Social media played a very significant role in mobilizing youth participation in the nationwide protests. First off, social media was used to document gruesome incidents of police brutality, presenting visual and pictorial evidence that ignited public anger, culminating in street protests. Protest days and venues were also announced and circulated widely on a variety of social media platforms. New payment technologies like cryptocurrencies, e-wallets, and e-currencies were used to mobilize resources and coordinate logistics. Livestreaming the activities happening at the protest grounds on social media also helped to build solidarity and give real-time situational reports in different parts of the country. The full account of how technology enabled the youth-led resistance against the repressive conduct of security agents is documented in the Action Group joint-action research report, #EndSARS: Police Brutality, Protests and Shrinking Civic Space in Nigeria.

Calls for the regulation of social media mounted in the wake of the protests, followed by the suspension of Twitter in Nigeria.
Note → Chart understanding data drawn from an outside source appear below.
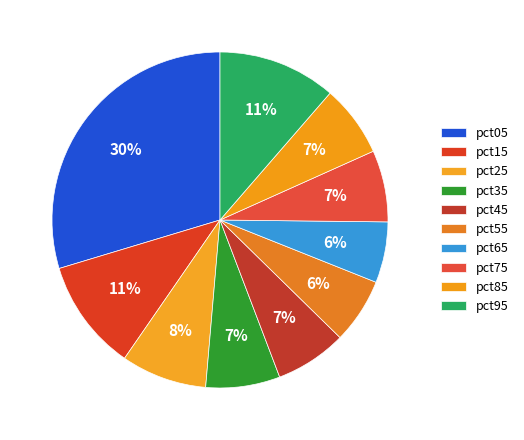

To the nearest percent, what is the average slice percentage?

10%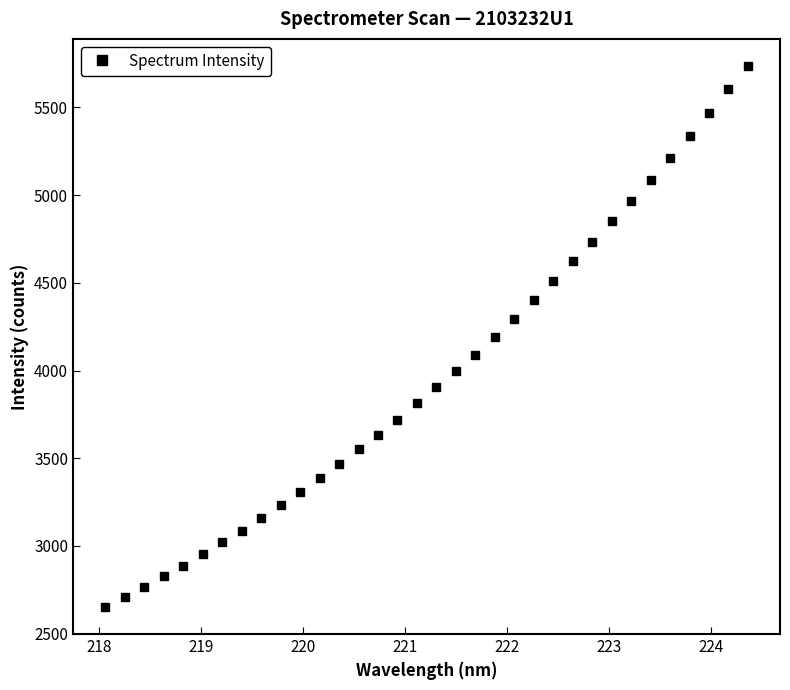

What is the difference between the maximum and minimum values?

3084.7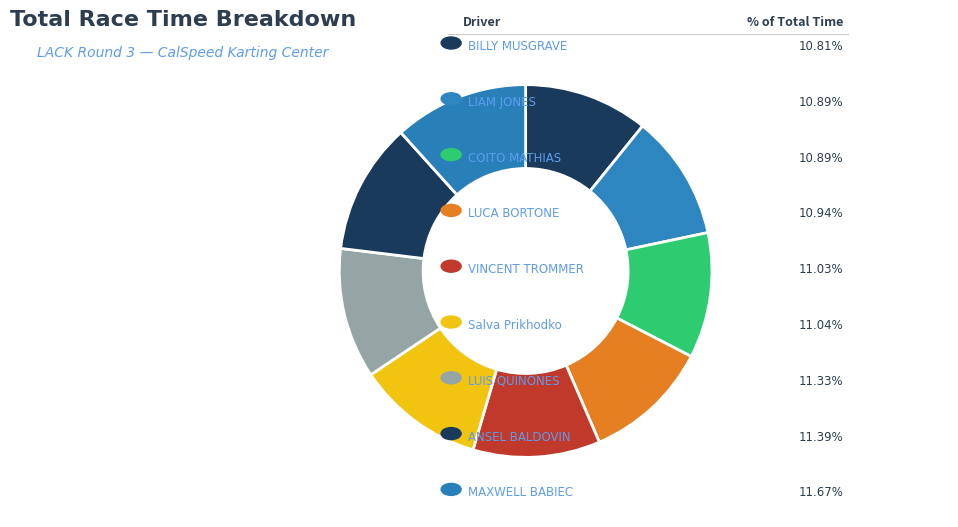

How many slices are in this pie chart?

9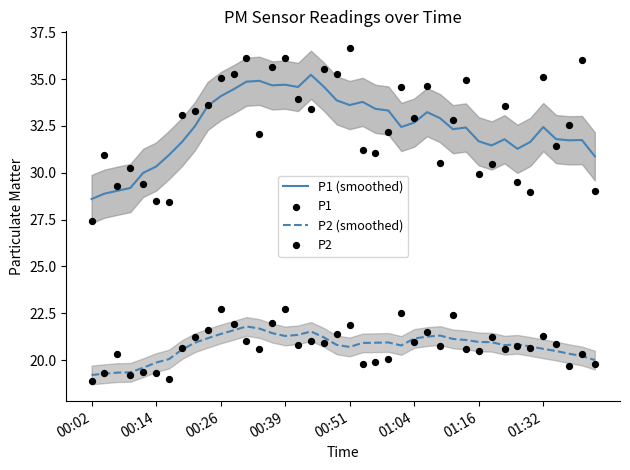

What are all the series names shown in the legend?

P1 (smoothed), P2 (smoothed), P1, P2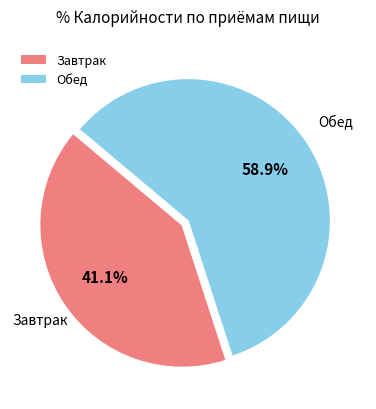

Is the sum of Обед and Завтрак greater than half?

Yes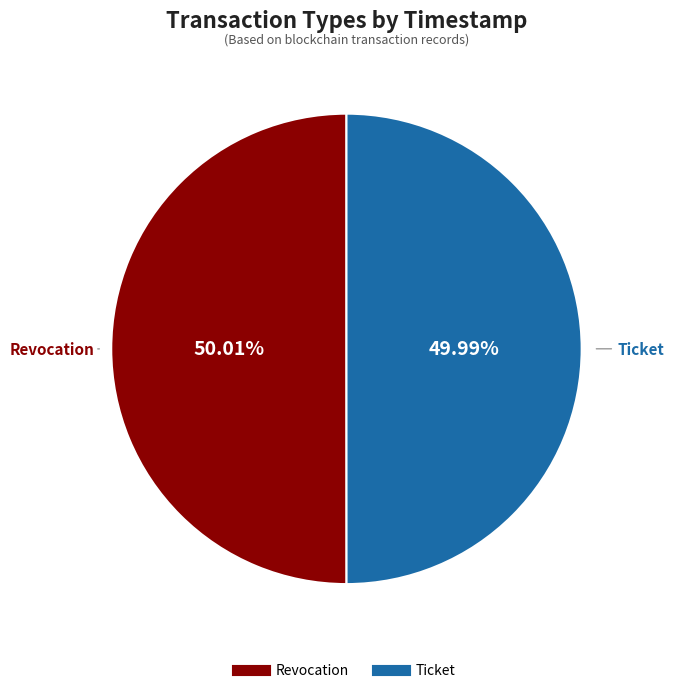

What percentage is NOT represented by Revocation?

50.0%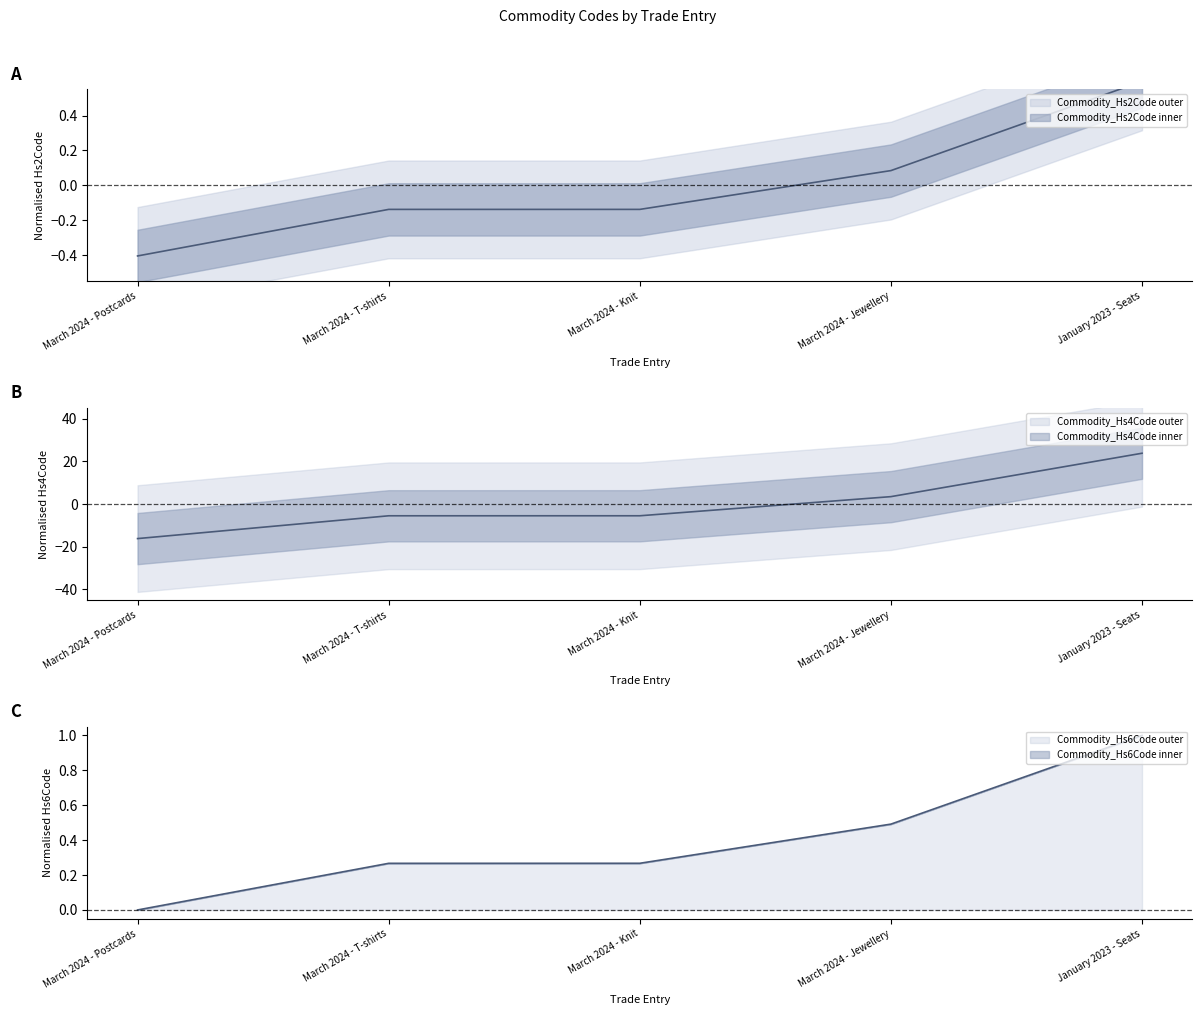

How many lines are shown in the chart?

3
Protesters were slammed with travel bans and criminal charges of terrorist financing while cryptocurrency was also banned. The use of excessive force to disperse protesters combined with the crackdown on the protesters and the organizers reveals serious limitations on the right to free assembly. In light of these, S4C advocated for the strengthening of digital assemblies by putting restrictions on the supply chain of intrusive technologies, intensifying partnerships with national CSOs and measuring national legislation against international mechanisms and holding actors that do not comply with these mechanisms accountable.”